For centuries, great powers and their armies have marched in and out of the Middle East at will, usually oblivious to what they leave behind, as the conflicts in Afghanistan, Syria, Libya and Iraq today confirm. Such wars are not only the result of big-power imperialism. In fact usually they can be traced to local dictatorships such as those of the Baath parties in Syria and Iraq that ravaged those societies.

The important report by UNICEF captured the street- and family-level picture of how societies disintegrate, as they weaken and finally shatter under the unbearable weight of years of warfare, siege, starvation, exile and death. The total helplessness and vulnerability of citizens reflect the combined consequences of the two great scourges of their existence: domestic dictatorships and foreign military interventions. As a dozen foreign and regional powers move in and out of Syria with their arms shipments and their own troops, the lasting damage can be measured in the criteria of human de-development and despair that UNICEF’s report mentioned: the lingering, even lasting, impact of war on Syria’s children.

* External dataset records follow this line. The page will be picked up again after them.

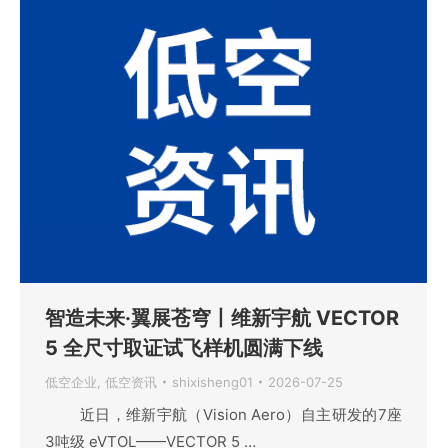
智造未来·翼展苍穹丨维新宇航 VECTOR
5 全尺寸取证试飞样机圆满下线
低空企业
,
低空资讯
shixisheng01
2026-07-25
近日，维新宇航（Vision Aero）自主研发的7座
3吨级 eVTOL——VECTOR 5 …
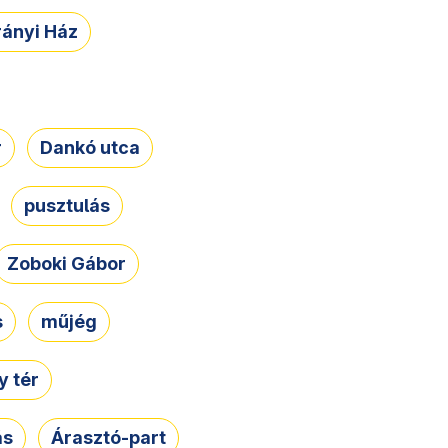
rányi Ház
r
Dankó utca
pusztulás
Zoboki Gábor
s
műjég
 tér
ás
Árasztó-part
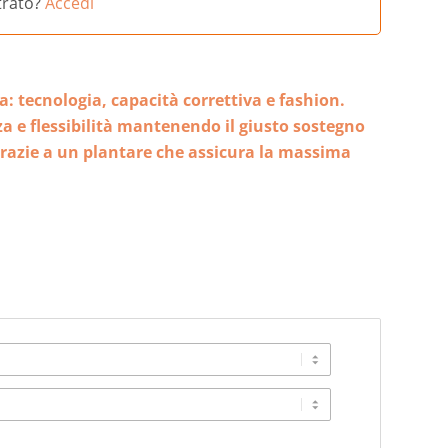
strato?
Accedi
a: tecnologia, capacità correttiva e fashion.
zza e flessibilità mantenendo il giusto sostegno
 grazie a un plantare che assicura la massima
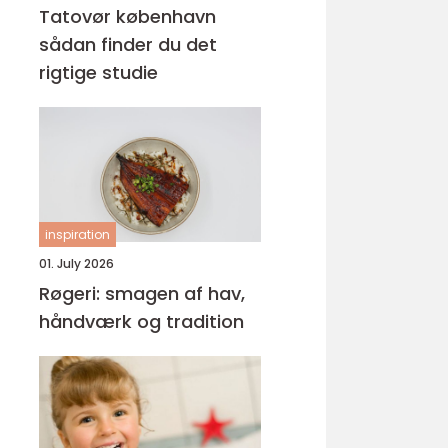
Tatovør københavn
sådan finder du det
rigtige studie
inspiration
01. July 2026
Røgeri: smagen af hav,
håndværk og tradition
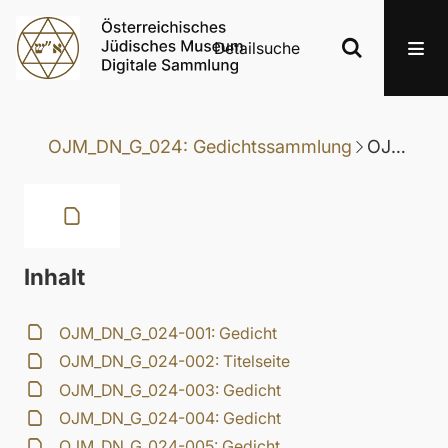
Detailsuche
OJM_DN_G_024: Gedichtssammlung
OJM_DN_G_024-037: Gedicht
Inhalt
OJM_DN_G_024-001: Gedicht
OJM_DN_G_024-002: Titelseite
OJM_DN_G_024-003: Gedicht
OJM_DN_G_024-004: Gedicht
OJM_DN_G_024-005: Gedicht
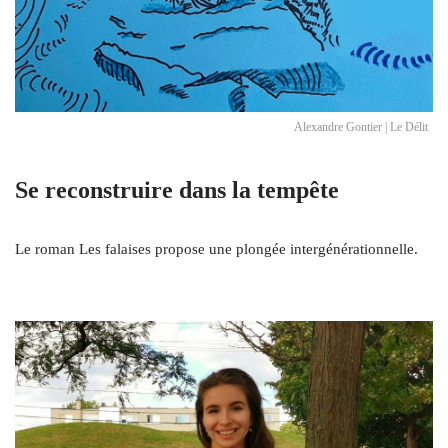
Alexandre Gontier | Le Délit
Se reconstruire dans la tempête
Le roman Les falaises propose une plongée intergénérationnelle.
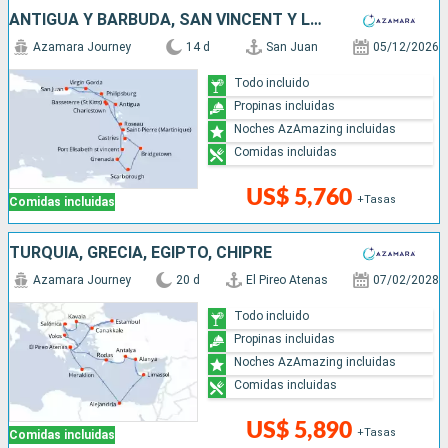
ANTIGUA Y BARBUDA, SAN VINCENT Y LAS GRANADINAS, GRENADA, TRINIDAD Y TOBAGO, BARBADOS, SANTA LUCIA, DOMINICA, SAN MARTÍN, PUERTO RICO
Azamara Journey
14 d
San Juan
05/12/2026
Todo incluido
Propinas incluidas
Noches AzAmazing incluidas
Comidas incluidas
US$ 5,760
+Tasas
Comidas incluidas
TURQUÍA, GRECIA, EGIPTO, CHIPRE
Azamara Journey
20 d
El Pireo Atenas
07/02/2028
Todo incluido
Propinas incluidas
Noches AzAmazing incluidas
Comidas incluidas
US$ 5,890
+Tasas
Comidas incluidas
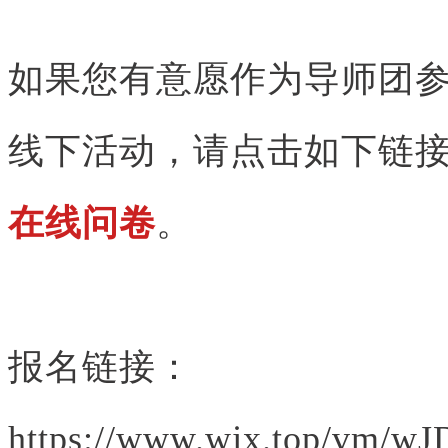
如果您有意愿作为导师团参加本次V
线下活动，请点击如下链接
在线问卷
。
报名链接：
https://www.wjx.top/vm/w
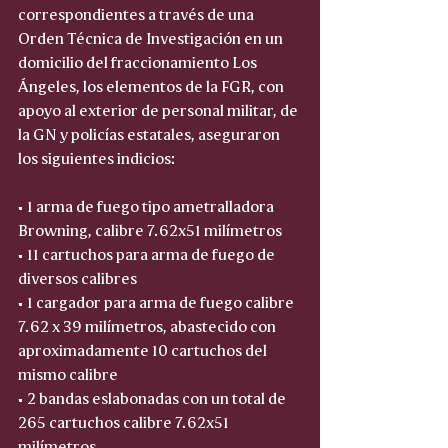
correspondientes a través de una 
Orden Técnica de Investigación en un 
domicilio del fraccionamiento Los 
Ángeles, los elementos de la FGR, con 
apoyo al exterior de personal militar, de 
la GN y policías estatales, aseguraron 
los siguientes indicios:
• 1 arma de fuego tipo ametralladora 
Browning, calibre 7.62x51 milímetros  
• 11 cartuchos para arma de fuego de 
diversos calibres  
• 1 cargador para arma de fuego calibre 
7.62 x 39 milímetros, abastecido con 
aproximadamente 10 cartuchos del 
mismo calibre  
• 2 bandas eslabonadas con un total de 
265 cartuchos calibre 7.62x51 
milímetros  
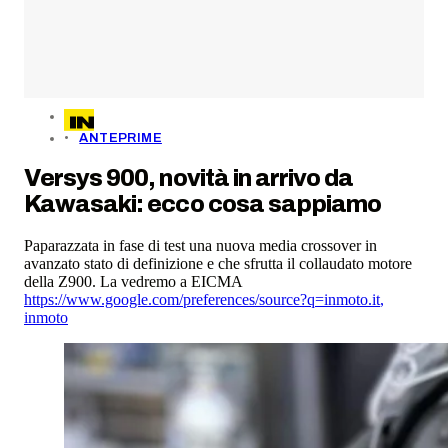
ANTEPRIME
Versys 900, novità in arrivo da
Kawasaki: ecco cosa sappiamo
Paparazzata in fase di test una nuova media crossover in
avanzato stato di definizione e che sfrutta il collaudato motore
della Z900. La vedremo a EICMA
https://www.google.com/preferences/source?q=inmoto.it
,
inmoto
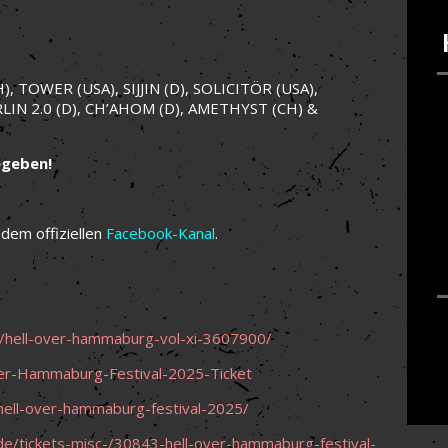
 TOWER (USA), SIJJIN (D), SOLICITÖR (USA),
LIN 2.0 (D), CH’AHOM (D), AMETHYST (CH) &
egeben!
dem offiziellen
Facebook-Kanal
.
/hell-over-hammaburg-vol-xi-3607900/
ver-Hammaburg-Festival-2025-Ticket
hell-over-hammaburg-festival-2025/
de/tickets-misc-/30843-hell-over-hammaburg-festival-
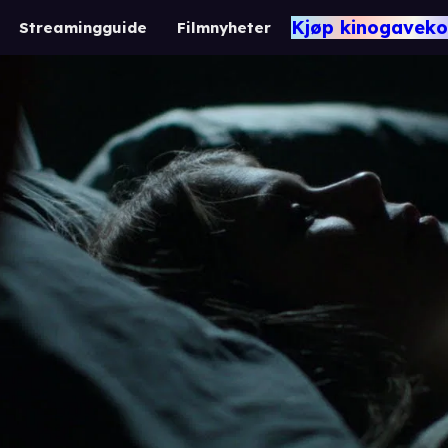
Kjøp kinogaveko
Streamingguide
Filmnyheter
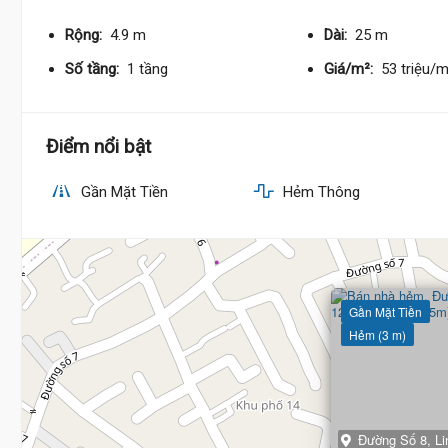
Rộng:
4.9 m
Dài:
25 m
Số tầng:
1 tầng
Giá/m²:
53 triệu/
Điểm nổi bật
Gần Mặt Tiền
Hẻm Thông
Gần Mặt Tiền
Hẻm (3 m)
Đường Số 8, L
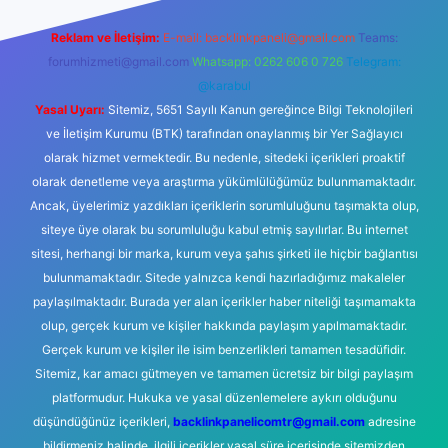
Reklam ve İletişim:
E-mail:
backlinkpaneli@gmail.com
Teams:
forumhizmeti@gmail.com
Whatsapp: 0262 606 0 726
Telegram:
@karabul
Yasal Uyarı:
Sitemiz, 5651 Sayılı Kanun gereğince Bilgi Teknolojileri
ve İletişim Kurumu (BTK) tarafından onaylanmış bir Yer Sağlayıcı
olarak hizmet vermektedir. Bu nedenle, sitedeki içerikleri proaktif
olarak denetleme veya araştırma yükümlülüğümüz bulunmamaktadır.
Ancak, üyelerimiz yazdıkları içeriklerin sorumluluğunu taşımakta olup,
siteye üye olarak bu sorumluluğu kabul etmiş sayılırlar. Bu internet
sitesi, herhangi bir marka, kurum veya şahıs şirketi ile hiçbir bağlantısı
bulunmamaktadır. Sitede yalnızca kendi hazırladığımız makaleler
paylaşılmaktadır. Burada yer alan içerikler haber niteliği taşımamakta
olup, gerçek kurum ve kişiler hakkında paylaşım yapılmamaktadır.
Gerçek kurum ve kişiler ile isim benzerlikleri tamamen tesadüfidir.
Sitemiz, kar amacı gütmeyen ve tamamen ücretsiz bir bilgi paylaşım
platformudur. Hukuka ve yasal düzenlemelere aykırı olduğunu
düşündüğünüz içerikleri,
backlinkpanelicomtr@gmail.com
adresine
bildirmeniz halinde, ilgili içerikler yasal süre içerisinde sitemizden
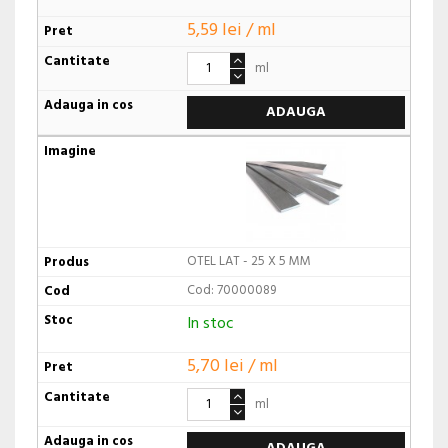
5,59 lei / ml
ml
ADAUGA
OTEL LAT - 25 X 5 MM
Cod: 70000089
In stoc
5,70 lei / ml
ml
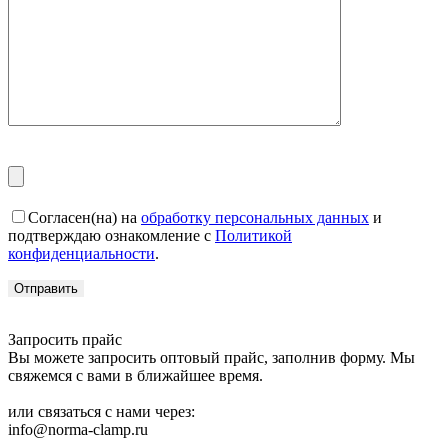
Согласен(на) на
обработку персональных данных
и
подтверждаю ознакомление с
Политикой
конфиденциальности
.
Запросить прайс
Вы можете запросить оптовый прайс, заполнив форму. Мы
свяжемся с вами в ближайшее время.
или связаться с нами через:
info@norma-clamp.ru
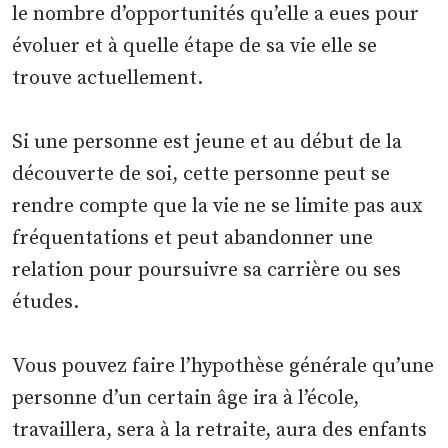
le nombre d’opportunités qu’elle a eues pour
évoluer et à quelle étape de sa vie elle se
trouve actuellement.
Si une personne est jeune et au début de la
découverte de soi, cette personne peut se
rendre compte que la vie ne se limite pas aux
fréquentations et peut abandonner une
relation pour poursuivre sa carrière ou ses
études.
Vous pouvez faire l’hypothèse générale qu’une
personne d’un certain âge ira à l’école,
travaillera, sera à la retraite, aura des enfants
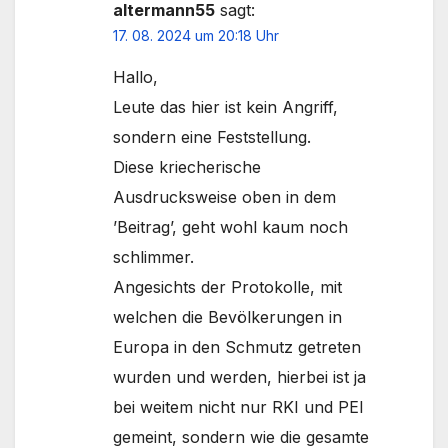
altermann55
sagt:
17. 08. 2024 um 20:18 Uhr
Hallo,
Leute das hier ist kein Angriff,
sondern eine Feststellung.
Diese kriecherische
Ausdrucksweise oben in dem
’Beitrag’, geht wohl kaum noch
schlimmer.
Angesichts der Protokolle, mit
welchen die Bevölkerungen in
Europa in den Schmutz getreten
wurden und werden, hierbei ist ja
bei weitem nicht nur RKI und PEI
gemeint, sondern wie die gesamte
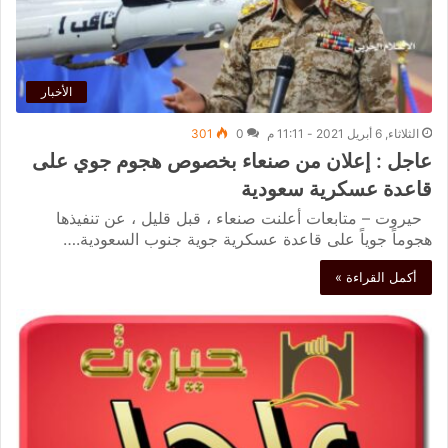
الأخبار
الثلاثاء, 6 أبريل 2021 - 11:11 م
0
301
عاجل : إعلان من صنعاء بخصوص هجوم جوي على
قاعدة عسكرية سعودية
حيروت – متابعات أعلنت صنعاء ، قبل قليل ، عن تنفيذها
هجوماً جوياً على قاعدة عسكرية جوية جنوب السعودية.…
أكمل القراءة »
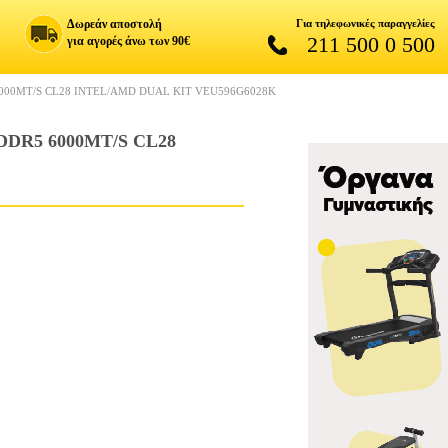
Δωρεάν αποστολή
Για τηλεφωνικές παραγγελίες
211 500 0 500
για αγορές άνω των 90€
6000MT/S CL28 INTEL/AMD DUAL KIT VEU596G6028K
DDR5 6000MT/S CL28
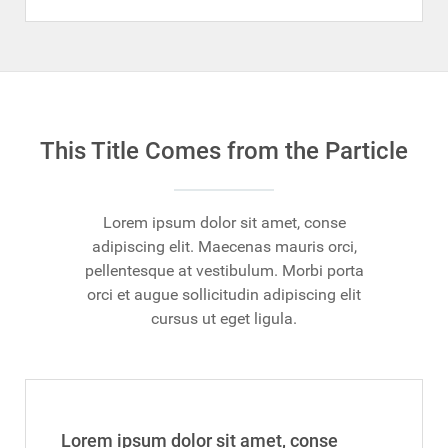
This Title Comes from the Particle
Lorem ipsum dolor sit amet, conse
adipiscing elit. Maecenas mauris orci,
pellentesque at vestibulum. Morbi porta
orci et augue sollicitudin adipiscing elit
cursus ut eget ligula.
Lorem ipsum dolor sit amet, conse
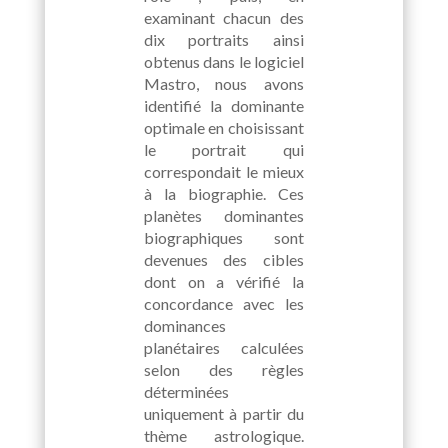
examinant chacun des
dix portraits ainsi
obtenus dans le logiciel
Mastro, nous avons
identifié la dominante
optimale en choisissant
le portrait qui
correspondait le mieux
à la biographie. Ces
planètes dominantes
biographiques sont
devenues des cibles
dont on a vérifié la
concordance avec les
dominances
planétaires calculées
selon des règles
déterminées
uniquement à partir du
thème astrologique.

The raw figures are bad enough, but they do not capture the full damage and future threats of what happens when large numbers of human beings are dehumanized in their own societies, often by their own government or people. The raw figures show that 3.7 million children born in Syria since the war started five years ago, including 306,000 refugees born in exile, have known only war, fear and displacement. Some 15,000 unaccompanied or separated children have crossed Syria’s borders in their desperate quest to stay alive.

Children under siege or in exile are being forced into marriage, for girls at the age of 11 or 12 years in some cases. Boys as young as 5 and 6 are working to scrape enough money to help their families stay alive. Some girl brides are reportedly giving birth at the age of 12 or 13. In the areas of heaviest conflict, virtually all children (98 percent of those examined) show signs of profound emotional or psychological distress. Once vanquished or minimized diseases such as polio, hepatitis A, measles and leishmaniasis have returned.

But the most troubling consequence of war is not just that it kills, degrades, or permanently scars people; it is that is spawns a cohort of emotionally disfigured youth whose loss of dignity often leads to destructive behavior that perpetuates violence. These youth first withdraw from normal social interactions, and subsequently often re-engage in society as hardened gang or militia members who join the war in order to regain a life and compensate for how the war ruined their lives. UNICEF’s medical surveys show that about one in five teenagers feel such high frustrations in their family situations.

This slow, steady, numbing dehumanization of young Syrians measured in hundreds of thousands of lives is mirrored in similar trends in other countries at war in the Arab world.

Most distressingly, this also occurs in marginalized areas of mass hopelessness and lack of life opportunities in peri-urban and rural regions of Arab countries not at war; this is what sparked the Arab uprisings five years ago, and keeps millions of men and women fighting for their lives and a better future for their children.